Every day, Wall Street analysts upgrade some stocks, downgrade others, and "initiate coverage" on a few more. But do these analysts even know what they're talking about? Today, we're taking one high-profile Wall Street pick and putting it under the microscope...

We're deep in the heart of summer here in America, with temperatures regularly reaching the 90s in many parts of the country. Up in New York City, however, stock analysts are already turning their thoughts to the upcoming school year -- and the back-to-school shopping extravaganza that will accompany it.

Which stocks will profit from this year's retail frenzy? Merrill Lynch made its pick this morning, upgrading shares of apparel, footwear, and backpack manufacturer VF Corporation (NYSE:VFC), the company behind such iconic brands as North Face, JanSport, Eastpak, Wrangler, Lee, Timberland, and Vans.

Here's what you need to know.

Candlestick chart

Image source: Getty Images.

Back to school and off to the races

In fact, it's that last brand -- Vans -- that has Merrill Lynch so excited about VF today.

Last quarter, if you recall, VF had a difficult time of things on Wall Street after it reported 20% sales growth but missed analyst estimates for sales and earnings. One of the bright spots at VF, however, was its Vans shoes brand, which was the company's top revenue grower, with sales up 45% globally and 45% in the Americas.

Vans sales appear to have momentum this year, and in an upgrade covered on StreetInsider.com (subscription required), Merrill Lynch argues Vans "will be a 'go-to brand' for Back-to-School" in 2018. Indeed, channel checks that analyst has conducted show that Vans' sales momentum is "accelerating" as the fall 2018 school season approaches.
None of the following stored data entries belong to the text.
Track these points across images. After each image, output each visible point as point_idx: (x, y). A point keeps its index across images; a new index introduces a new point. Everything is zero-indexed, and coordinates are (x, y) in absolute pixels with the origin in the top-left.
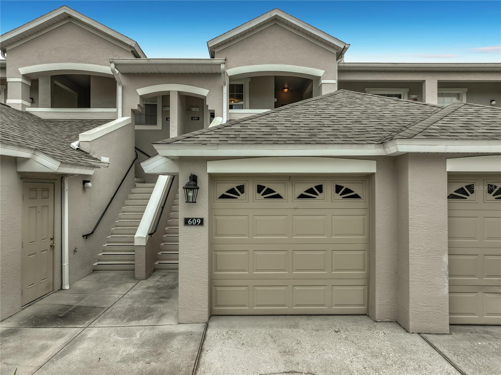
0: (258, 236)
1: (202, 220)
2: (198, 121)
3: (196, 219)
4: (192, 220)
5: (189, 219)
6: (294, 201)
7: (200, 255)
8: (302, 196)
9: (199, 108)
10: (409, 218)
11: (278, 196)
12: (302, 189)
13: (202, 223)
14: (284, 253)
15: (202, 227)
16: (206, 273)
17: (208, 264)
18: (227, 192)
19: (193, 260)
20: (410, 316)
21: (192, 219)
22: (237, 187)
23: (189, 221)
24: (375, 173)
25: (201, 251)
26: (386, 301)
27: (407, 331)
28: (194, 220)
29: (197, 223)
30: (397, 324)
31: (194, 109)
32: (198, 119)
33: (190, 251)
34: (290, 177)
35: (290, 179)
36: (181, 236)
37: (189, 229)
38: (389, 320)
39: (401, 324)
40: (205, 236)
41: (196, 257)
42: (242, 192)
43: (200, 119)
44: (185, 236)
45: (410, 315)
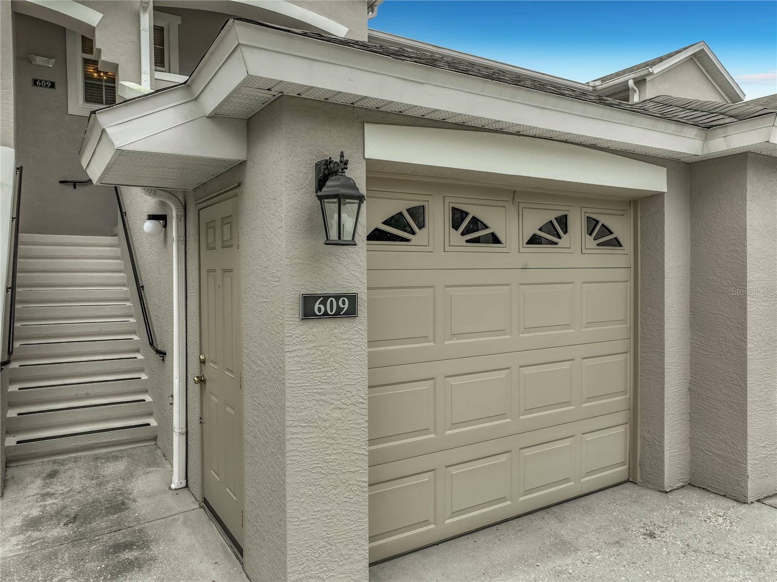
0: (453, 340)
1: (353, 299)
2: (51, 90)
3: (337, 297)
4: (324, 303)
5: (315, 298)
6: (522, 250)
7: (346, 407)
8: (534, 240)
9: (53, 61)
10: (748, 280)
11: (495, 239)
12: (533, 222)
13: (352, 312)
14: (503, 374)
15: (351, 320)
16: (363, 457)
17: (366, 430)
18: (386, 223)
19: (327, 424)
20: (749, 472)
21: (326, 298)
22: (407, 210)
23: (317, 305)
24: (664, 193)
25: (349, 395)
26: (677, 448)
27: (742, 500)
28: (332, 302)
29: (339, 309)
30: (695, 488)
31: (39, 60)
32: (53, 85)
33: (318, 397)
34: (515, 192)
35: (514, 198)
36: (292, 355)
37: (315, 330)
38: (680, 485)
39: (709, 489)
40: (359, 349)
41: (336, 414)
42: (421, 226)
43: (56, 85)
44: (303, 353)
45: (749, 469)
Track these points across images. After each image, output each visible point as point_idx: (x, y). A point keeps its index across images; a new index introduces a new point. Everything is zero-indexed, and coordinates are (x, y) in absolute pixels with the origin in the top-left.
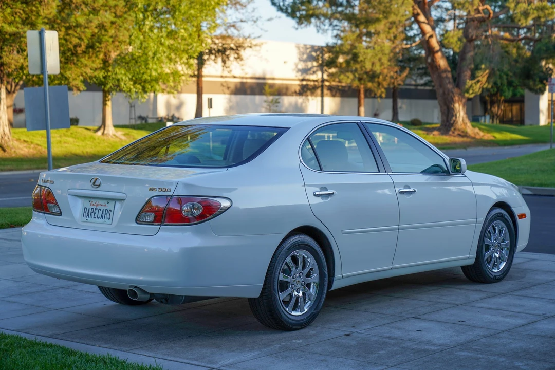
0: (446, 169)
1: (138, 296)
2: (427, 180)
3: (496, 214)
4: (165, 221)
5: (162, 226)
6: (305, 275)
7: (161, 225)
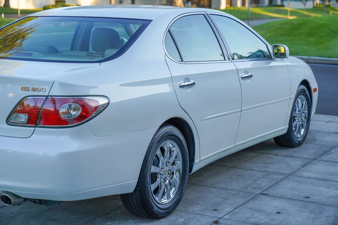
0: (268, 54)
1: (12, 201)
2: (252, 65)
3: (301, 90)
4: (41, 123)
5: (37, 129)
6: (171, 164)
7: (35, 127)
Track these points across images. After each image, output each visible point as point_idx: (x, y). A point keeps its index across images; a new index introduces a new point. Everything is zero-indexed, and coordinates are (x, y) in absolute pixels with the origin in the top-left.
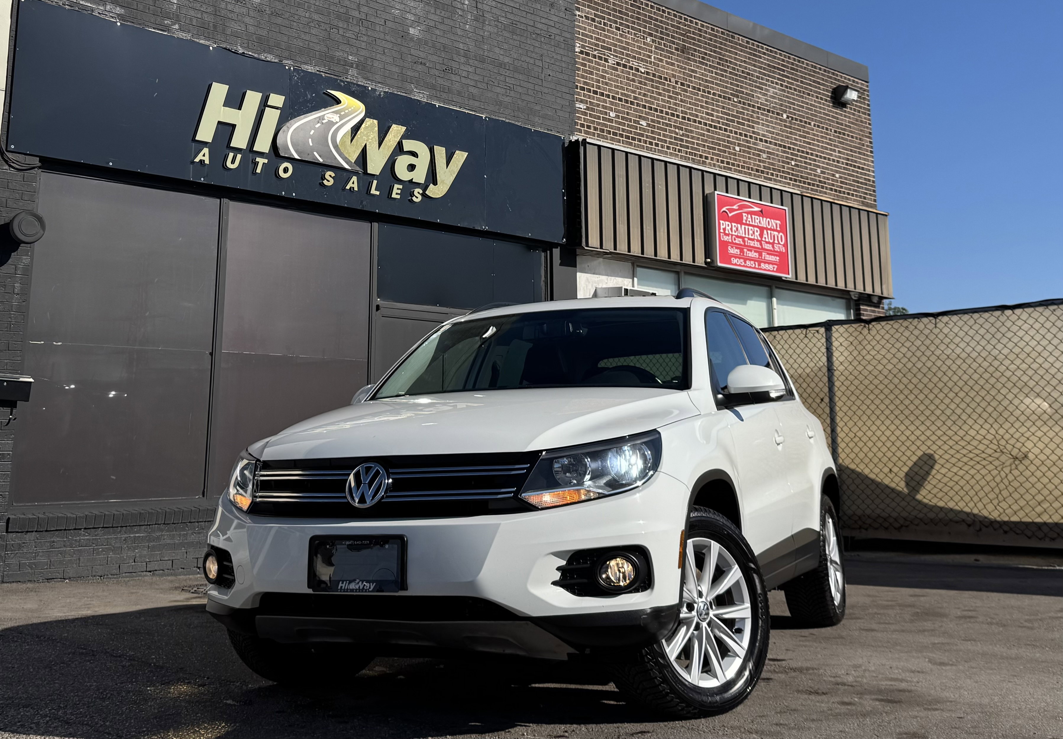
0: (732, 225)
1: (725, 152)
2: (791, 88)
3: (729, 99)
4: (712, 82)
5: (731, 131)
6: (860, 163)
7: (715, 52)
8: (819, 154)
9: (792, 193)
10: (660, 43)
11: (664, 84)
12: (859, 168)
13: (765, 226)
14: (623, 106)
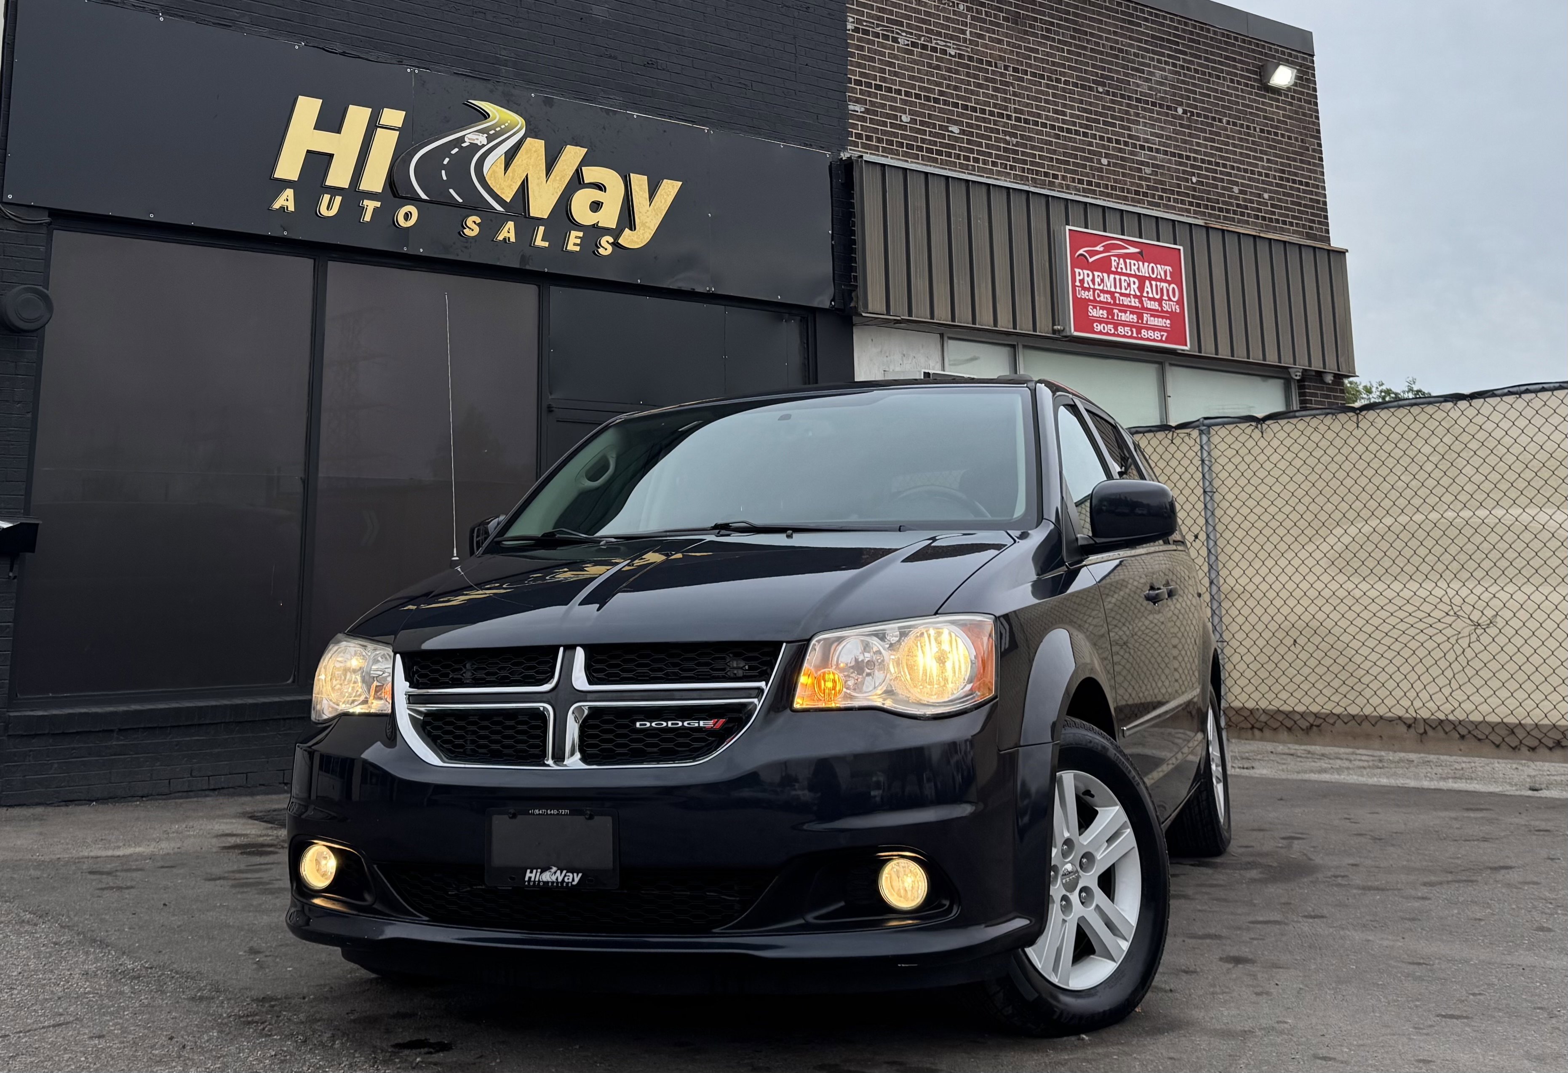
0: (1094, 275)
1: (1085, 167)
2: (1189, 69)
3: (1091, 89)
4: (1064, 66)
5: (1094, 136)
6: (1303, 176)
7: (1066, 20)
8: (1235, 165)
9: (1190, 224)
10: (978, 12)
11: (987, 71)
12: (1301, 183)
13: (1147, 275)
14: (922, 106)
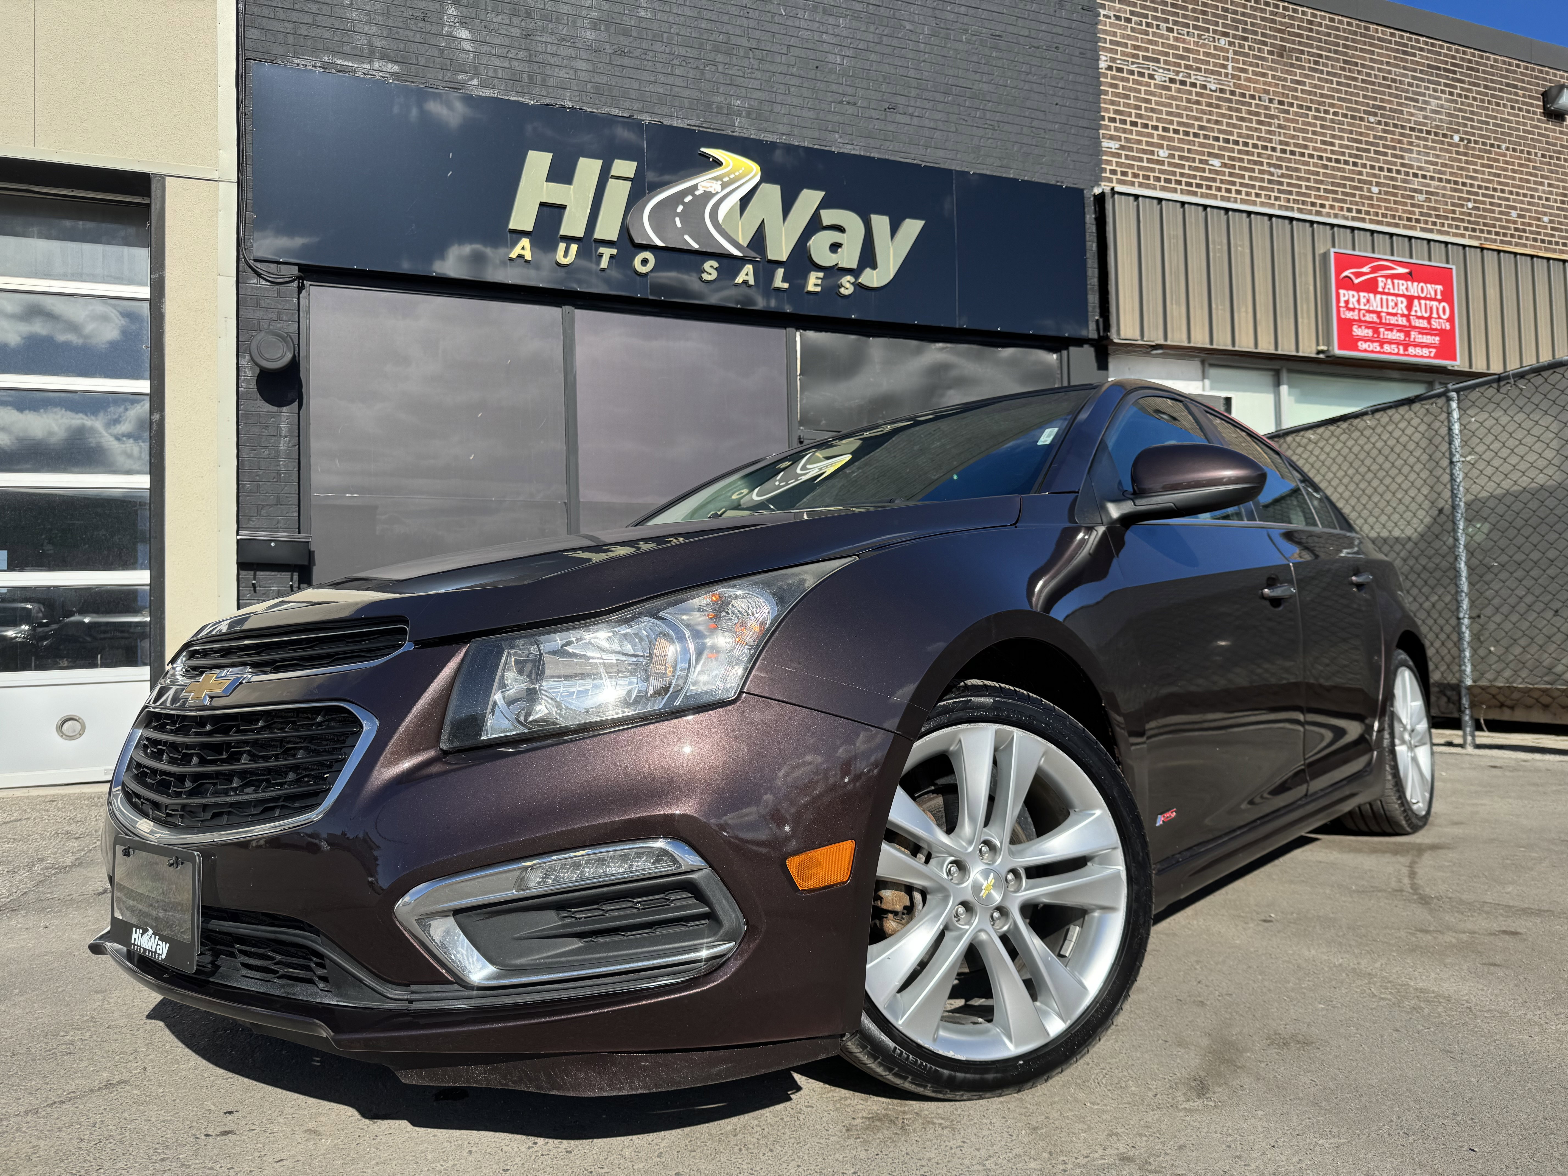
0: (1359, 296)
1: (1354, 195)
2: (1467, 97)
3: (1361, 119)
4: (1333, 97)
5: (1364, 166)
7: (1336, 52)
8: (1514, 190)
9: (1464, 246)
10: (1241, 46)
11: (1250, 105)
13: (1416, 294)
14: (1180, 141)
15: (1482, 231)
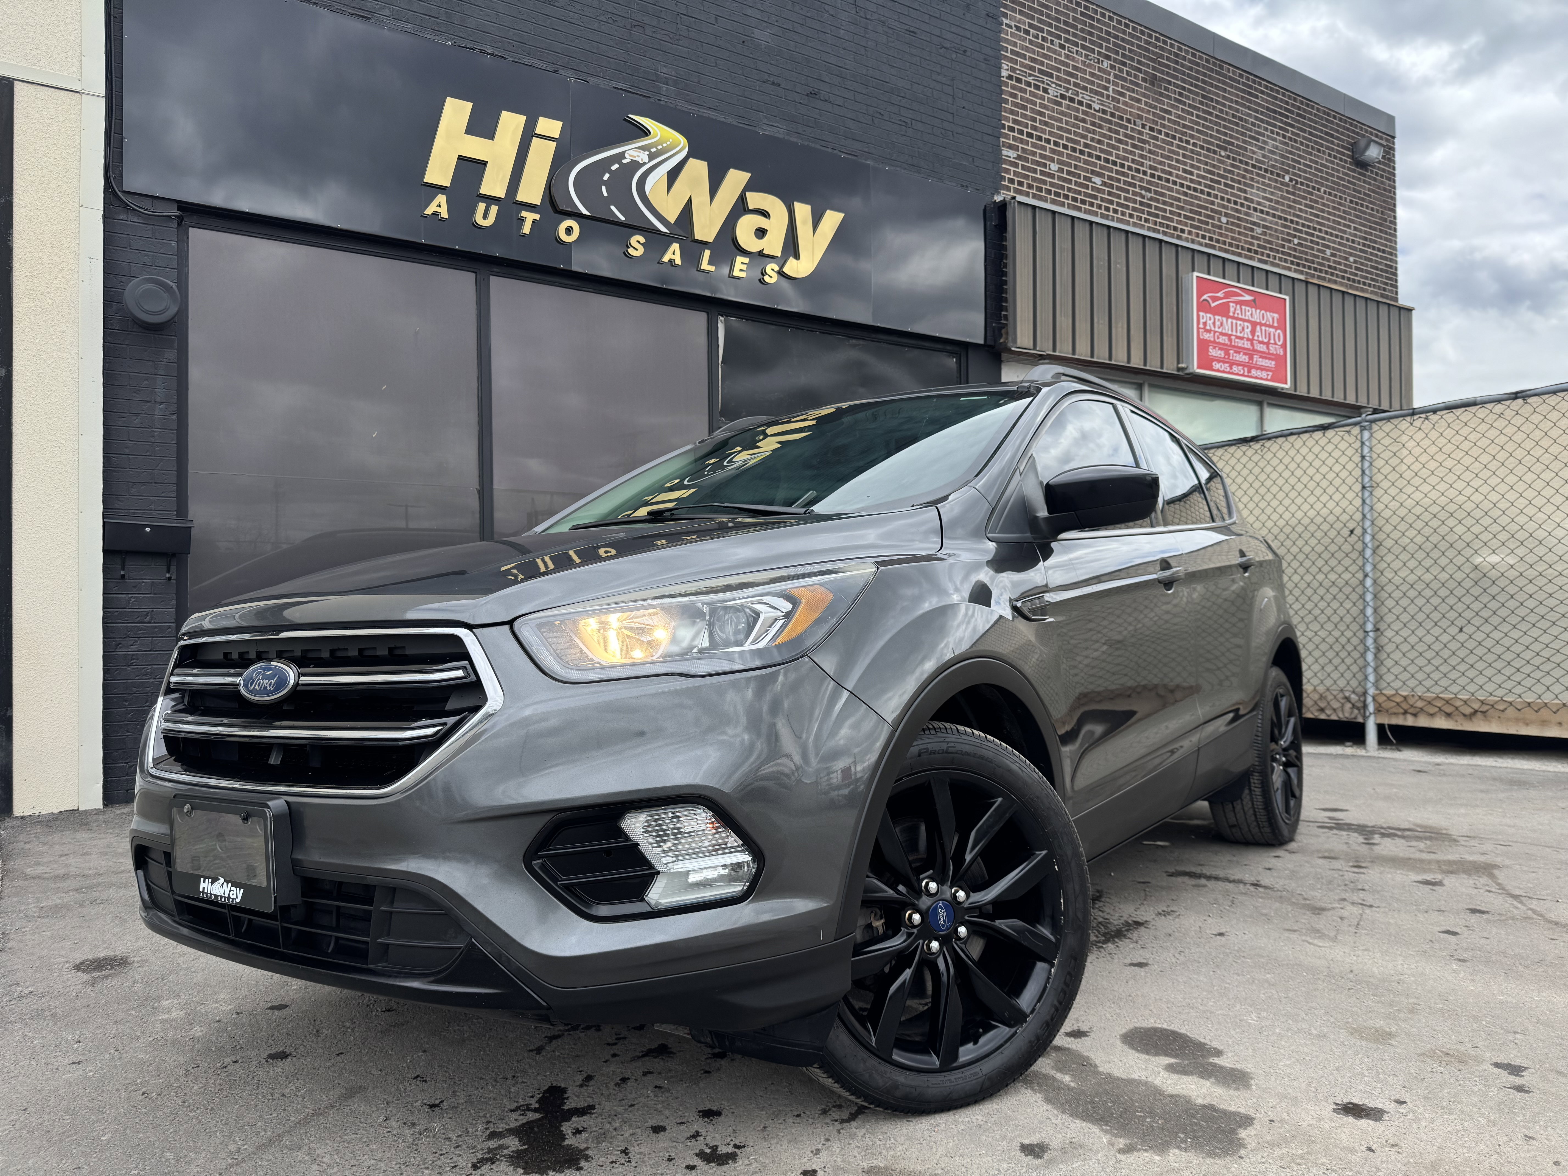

As Merrill Lynch explains, VF has picked the right price point for budget-conscious consumers, pricing many of its wares in the $50 to $60 range.

Vans isn't VF's only success story, of course. Merrill Lynch is also seeing strength in sales of Lee and Wrangler jeans, as well as Dickies workwear -- but it's Vans leading the charge, and Vans that's the linchpin of the analyst's argument that VF stock is a buy worth $96 a share.

Right on the details, wrong on the big picture?

Merrill Lynch's price target of $96 a share is a story in itself, by the way. Last time we heard from this banker, when it was rating VF only neutral, the analyst had VF stock pegged for only a $65 price target. And yet, VF stock has roared right past that target, and is in fact up 49% over the past 12 months.

But doesn't that mean VF stock is now too expensive to buy?

Merrill Lynch doesn't seem to think so, but although I agree with the analyst that VF seems to be enjoying great success in shoe sales, I'm less enthusiastic about the stock price -- or about VF's ability to grow into that price target.

Consider that with $659 million in trailing profits, VF stock currently sells for a trailing P/E ratio of 50 -- kind of pricey for a stock in the volatile consumer fashion segment. Moreover, S&P Global Market Intelligence reports that analysts who follow the stock are predicting VF will grow its earnings at about 12.5% annually over the next five years. That gives VF a sky-high PEG ratio of 4, which seems to me way too much to pay for a stock in this industry, where fickle consumer tastes can so easily transform a fad into a dud.

Caveats and provisos

Granted, you can't allow P/E to be the sole determiner in deciding whether to buy or sell a stock like VF. There are always other factors to consider.

For example, VF has $680 million in cash on its balance sheet, but $3.7 billion in debt. Thus, it's carrying $3 billion in net debt on top of its $33 billion market capitalization, which raises the stock's enterprise value to $36 billion. From this perspective, you could say VF is more expensive than it looks.

On the other hand, VF also generates significantly better free cash flow ($1.2 billion) than it reports as net income ($659 million). Valued on these cash profits, the stock's enterprise value-to-free-cash-flow ratio is 30 -- significantly lower than its P/E of 50, and implying that the stock is cheaper than it looks.

All that being said, whether you think of VF as a 50 P/E stock or a 30 EV/FCF stock, 12.5% profits growth still doesn't seem fast enough to support the valuation it commands today, much less the price target Merrill Lynch has set for it. In the final analysis, I have to conclude that Merrill Lynch is right on the details, but wrong on the valuation.

Kudos to VF for its success with Vans -- but the stock still costs too much to justify a buy.